Saliva…Why is it important to you?
Saliva is made up of mostly water, it also contains mucus and the enzyme amylase.
The main purpose of the saliva is lubrication, making it easier to swallow and digest the food.
When we chew food, Saliva is produced be our salivary glands.
There are three major salivary glands in our mouth:
- There are two parotid glands one on each side located by your upper molars near the ear (par- = next to, -otid = ear). They are the largest salivary glands in your mouth.
- The sublingual gland is under the tongue. When you gleek this is the gland responsible.
- The submandibular gland is in the shape of a “U”. It is under the chin bone which is called the mandible.
- Figure 1. This picture shows the location of the three pairs of major salivary glands (parotid, sublingual, and submandibular glands) there are also many smaller ones which secrete saliva into the mouth(oral cavity), where it is mixed with food during chewing.
Saliva has the function of washing away food debris and bacteria remaining in the mouth, which leads to the prevention of caries and gingivitis.

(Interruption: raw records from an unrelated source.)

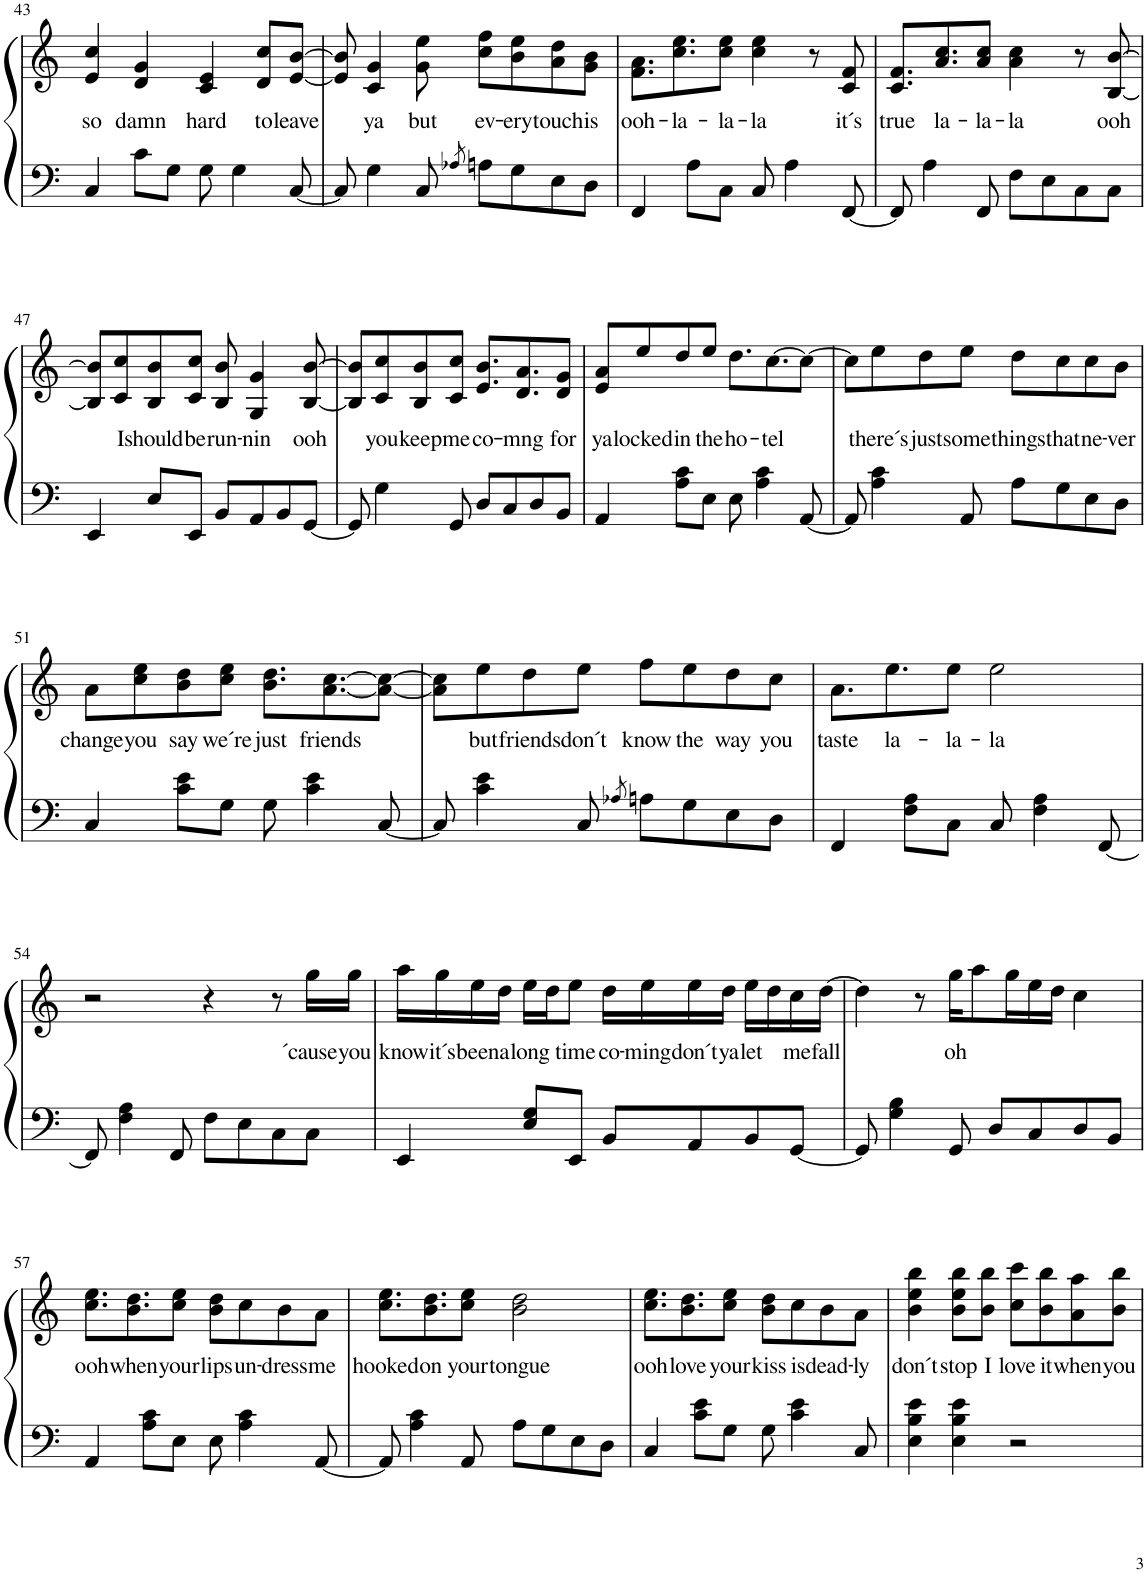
**kern	**kern	**text
*part1	*part1	*part1
*staff2	*staff1	*staff1
*I"Piano	*	*
*I'Pno.	*	*
!!LO:PB:g=z
*clefF4	*clefG2	*
*k[]	*k[]	*
*M4/4	*M4/4	*
=43	=43	=43
!	!	!LO:LY:b
4C/	4e/ 4cc/	so
!	!	!LO:LY:b
8c\L	4d/ 4g/	damn
8G\J	.	.
!	!	!LO:LY:b
8G\	4c/ 4e/	hard
4G\	.	.
!	!	!LO:LY:b
.	8d/ 8cc/L	to
!	!	!LO:LY:b
[8C/	[8e/ [8b/J	leave
=44	=44	=44
8C/]	8e/] 8b/]	.
!	!	!LO:LY:b
4G\	4c/ 4g/	ya
!	!	!LO:LY:b
8C/	8g\ 8ee\	but
8qA-X/	.	.
!	!	!LO:LY:b
8An\L	8cc\ 8ff\L	ev-
!	!	!LO:LY:b
8G\	8b\ 8ee\	-ery
!	!	!LO:LY:b
8E\	8a\ 8dd\	touch
!	!	!LO:LY:b
8D\J	8g\ 8b\J	is
=45	=45	=45
!	!	!LO:LY:b
4FF/	8.f\ 8.a\L	ooh-
!	!	!LO:LY:b
.	8.cc\ 8.ee\	-la-
8A\L	.	.
!	!	!LO:LY:b
8C\J	8cc\ 8ee\J	-la-
!	!	!LO:LY:b
8C/	4cc\ 4ee\	-la
4A\	.	.
.	8r	.
!	!	!LO:LY:b
[8FF/	8c/ 8f/	it´s
=46	=46	=46
!	!	!LO:LY:b
8FF/]	8.c/ 8.f/L	true
4A\	.	.
!	!	!LO:LY:b
.	8.a/ 8.cc/	la-
!	!	!LO:LY:b
8FF/	8a/ 8cc/J	-la-
!	!	!LO:LY:b
8F\L	4a\ 4cc\	-la
8E\	.	.
8C\	8r	.
!	!	!LO:LY:b
8C\J	[8B/ [8b/	ooh
!!LO:LB:g=z
=47	=47	=47
4EE/	8B/] 8b/]L	.
!	!	!LO:LY:b
.	8c/ 8cc/	I
!	!	!LO:LY:b
8E/L	8B/ 8b/	should
!	!	!LO:LY:b
8EE/J	8c/ 8cc/J	be
!	!	!LO:LY:b
8BB/L	8B/ 8b/	run-
!	!	!LO:LY:b
8AA/	4G/ 4g/	-nin
8BB/	.	.
!	!	!LO:LY:b
[8GG/J	[8B/ [8b/	ooh
=48	=48	=48
8GG/]	8B/] 8b/]L	.
!	!	!LO:LY:b
4G\	8c/ 8cc/	you
!	!	!LO:LY:b
.	8B/ 8b/	keep
!	!	!LO:LY:b
8GG/	8c/ 8cc/J	me
!	!	!LO:LY:b
8D/L	8.e/ 8.b/L	co-
8C/	.	.
!	!	!LO:LY:b
.	8.d/ 8.a/	-mng
8D/	.	.
!	!	!LO:LY:b
8BB/J	8d/ 8g/J	for
=49	=49	=49
!	!	!LO:LY:b
4AA/	8e/ 8a/L	ya
!	!	!LO:LY:b
.	8ee/	locked
!	!	!LO:LY:b
8A\ 8c\L	8dd/	in
!	!	!LO:LY:b
8E\J	8ee/J	the
!	!	!LO:LY:b
8E\	8.dd\L	ho-
4A\ 4c\	.	.
!	!	!LO:LY:b
.	[8.cc\	-tel
[8AA/	8cc\J_	.
=50	=50	=50
8AA/]	8cc\L]	.
!	!	!LO:LY:b
4A\ 4c\	8ee\	there´s
!	!	!LO:LY:b
.	8dd\	just
!	!	!LO:LY:b
8AA/	8ee\J	some
!	!	!LO:LY:b
8A\L	8dd\L	things
!	!	!LO:LY:b
8G\	8cc\	that
!	!	!LO:LY:b
8E\	8cc\	ne-
!	!	!LO:LY:b
8D\J	8b\J	-ver
!!LO:LB:g=z
=51	=51	=51
!	!	!LO:LY:b
4C/	8a\L	change
!	!	!LO:LY:b
.	8cc\ 8ee\	you
!	!	!LO:LY:b
8c\ 8e\L	8b\ 8dd\	say
!	!	!LO:LY:b
8G\J	8cc\ 8ee\J	we´re
!	!	!LO:LY:b
8G\	8.b\ 8.dd\L	just
4c\ 4e\	.	.
!	!	!LO:LY:b
.	[8.a\ [8.cc\	friends
[8C/	8a\_ 8cc\_J	.
=52	=52	=52
8C/]	8a\] 8cc\]L	.
!	!	!LO:LY:b
4c\ 4e\	8ee\	but
!	!	!LO:LY:b
.	8dd\	friends
!	!	!LO:LY:b
8C/	8ee\J	don´t
8qA-X/	.	.
!	!	!LO:LY:b
8An\L	8ff\L	know
!	!	!LO:LY:b
8G\	8ee\	the
!	!	!LO:LY:b
8E\	8dd\	way
!	!	!LO:LY:b
8D\J	8cc\J	you
=53	=53	=53
!	!	!LO:LY:b
4FF/	8.a\L	taste
!	!	!LO:LY:b
.	8.ee\	la-
8F\ 8A\L	.	.
!	!	!LO:LY:b
8C\J	8ee\J	-la-
!	!	!LO:LY:b
8C/	2ee\	-la
4F\ 4A\	.	.
[8FF/	.	.
!!LO:LB:g=z
=54	=54	=54
8FF/]	2r	.
4F\ 4A\	.	.
8FF/	.	.
8F\L	4r	.
8E\	.	.
8C\	8r	.
!	!	!LO:LY:b
8C\J	16gg\LL	´cause
!	!	!LO:LY:b
.	16gg\JJ	you
=55	=55	=55
!	!	!LO:LY:b
4EE/	16aa\LL	know
!	!	!LO:LY:b
.	16gg\	it´s
!	!	!LO:LY:b
.	16ee\	been
!	!	!LO:LY:b
.	16dd\JJ	a
!	!	!LO:LY:b
8E/ 8G/L	16ee\LL	long
.	16dd\J	.
!	!	!LO:LY:b
8EE/J	8ee\J	time
!	!	!LO:LY:b
8BB/L	16dd\LL	co-
!	!	!LO:LY:b
.	16ee\	-ming
!	!	!LO:LY:b
8AA/	16ee\	don´t
!	!	!LO:LY:b
.	16dd\JJ	ya
!	!	!LO:LY:b
8BB/	16ee\LL	let
.	16dd\	.
!	!	!LO:LY:b
[8GG/J	16cc\	me
!	!	!LO:LY:b
.	[16dd\JJ	fall
=56	=56	=56
8GG/]	4dd\]	.
4G\ 4B\	.	.
.	8r	.
!	!	!LO:LY:b
8GG/	16gg\KL	oh
.	8aa\	.
8D/L	.	.
.	16gg\L	.
8C/	16ee\	.
.	16dd\JJ	.
8D/	4cc\	.
8BB/J	.	.
!!LO:LB:g=z
=57	=57	=57
!	!	!LO:LY:b
4AA/	8.cc\ 8.ee\L	ooh
!	!	!LO:LY:b
.	8.b\ 8.dd\	when
8A\ 8c\L	.	.
!	!	!LO:LY:b
8E\J	8cc\ 8ee\J	your
!	!	!LO:LY:b
8E\	8b\ 8dd\L	lips
!	!	!LO:LY:b
4A\ 4c\	8cc\	un-
!	!	!LO:LY:b
.	8b\	-dress
!	!	!LO:LY:b
[8AA/	8a\J	me
=58	=58	=58
!	!	!LO:LY:b
8AA/]	8.cc\ 8.ee\L	hooked
4A\ 4c\	.	.
!	!	!LO:LY:b
.	8.b\ 8.dd\	on
!	!	!LO:LY:b
8AA/	8cc\ 8ee\J	your
!	!	!LO:LY:b
8A\L	2b\ 2dd\	tongue
8G\	.	.
8E\	.	.
8D\J	.	.
=59	=59	=59
!	!	!LO:LY:b
4C/	8.cc\ 8.ee\L	ooh
!	!	!LO:LY:b
.	8.b\ 8.dd\	love
8c\ 8e\L	.	.
!	!	!LO:LY:b
8G\J	8cc\ 8ee\J	your
!	!	!LO:LY:b
8G\	8b\ 8dd\L	kiss
!	!	!LO:LY:b
4c\ 4e\	8cc\	is
!	!	!LO:LY:b
.	8b\	dead-
!	!	!LO:LY:b
8C/	8a\J	-ly
=60	=60	=60
!	!	!LO:LY:b
4E\ 4B\ 4e\	4b\ 4ee\ 4bb\	don´t
!	!	!LO:LY:b
4E\ 4B\ 4e\	8b\ 8ee\ 8bb\L	stop
!	!	!LO:LY:b
.	8b\ 8bb\J	I
!	!	!LO:LY:b
2r	8cc\ 8ccc\L	love
!	!	!LO:LY:b
.	8b\ 8bb\	it
!	!	!LO:LY:b
.	8a\ 8aa\	when
!	!	!LO:LY:b
.	8b\ 8bb\J	you
=	=	=
*-	*-	*-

The antibacterial property of the saliva prevents the unwanted bacteria present in our mouth from entering into our blood steam. Bacteria in our mouth entering our bodies can cause numerous systemic diseases depending on our genic make up and susceptibility.
Saliva is produced in the mouth or the oral cavity and plays a very important role in the digestion process. Digestion begins in the mouth, saliva is formed and secreted by the salivary glands to aid in the digestion process.
The digestive functions of saliva include moistening food so it can be swallowed easily.
Saliva is made up of electrolytes, mucus, antibacterial compounds, enzymes and the main component is water, which accounts for 95 percent of the saliva. The enzymes amylase and ptyalin present in saliva break down the starch in the food into maltose and dextrin, which is a crucial process of digestion making it way easier for digestion even before the food reaches the stomach. The mucus softens the food and also neutralizes the acids in the mouth, as it has alkaline effect.
Functions of Saliva
- Helps chewing and swallowing
- Lubricating effect: moisten your mouth
- pH buffering effect: Balances pH in your mouth
- Supplies minerals, including calcium and phosphorus, to teeth
- Aids in digestion: breaks down starch with the “salivary amylase”
- Solvent effect: dissolves food and allows the tongue to taste food
- Cleaning effect: washes away food debris and bacteria in the mouth
- Antibacterial effect: fighting against pathogenic microorganisms that cause cavities
Saliva maintains oral health and clears the unwanted bacteria and microbes from your mouth. Animals are often seen licking their wounds, because saliva has antibacterial healing properties. Hence the saying “licking your wounds”J
I do not know of an instance where someone has had too much saliva.
What happens if you have too little Saliva?
There are certain medications and diseases that can affect how much saliva a person produces. If you won’t have enough saliva, your mouth becomes dry. This is called xerostomia or simply, dry mouth.
Xerostomia can cause:
- a burning sensation or soreness in yourmouth.
- bad breath (halitosis)
- a decreased or altered sense of taste.
- recurrentmouth infections, such as oral thrush.
- tooth decay and gum disease.
- difficulty speaking, eating or swallowing.
Someone with dry mouth or xerostomia is more vulnerable to tooth decay and may become more likely to suffer from gingivitis or gum disease.
This is because the saliva is not there to aid in clearing food debris and bacteria from the mouth, without the proper saliva, tooth decay and gingivitis are more common. In the same way, saliva also helps reduce your risk of cavities.
Bear in mind that saliva is a great defense against a lot of tooth and mouth problems.
So, if you are currently experiencing a decrease in the production of saliva, do not take your symptoms lightly, see your doctor or Dentist as soon as possible.
There are over the counter gels and rinses that can help aid in reducing dry mouth.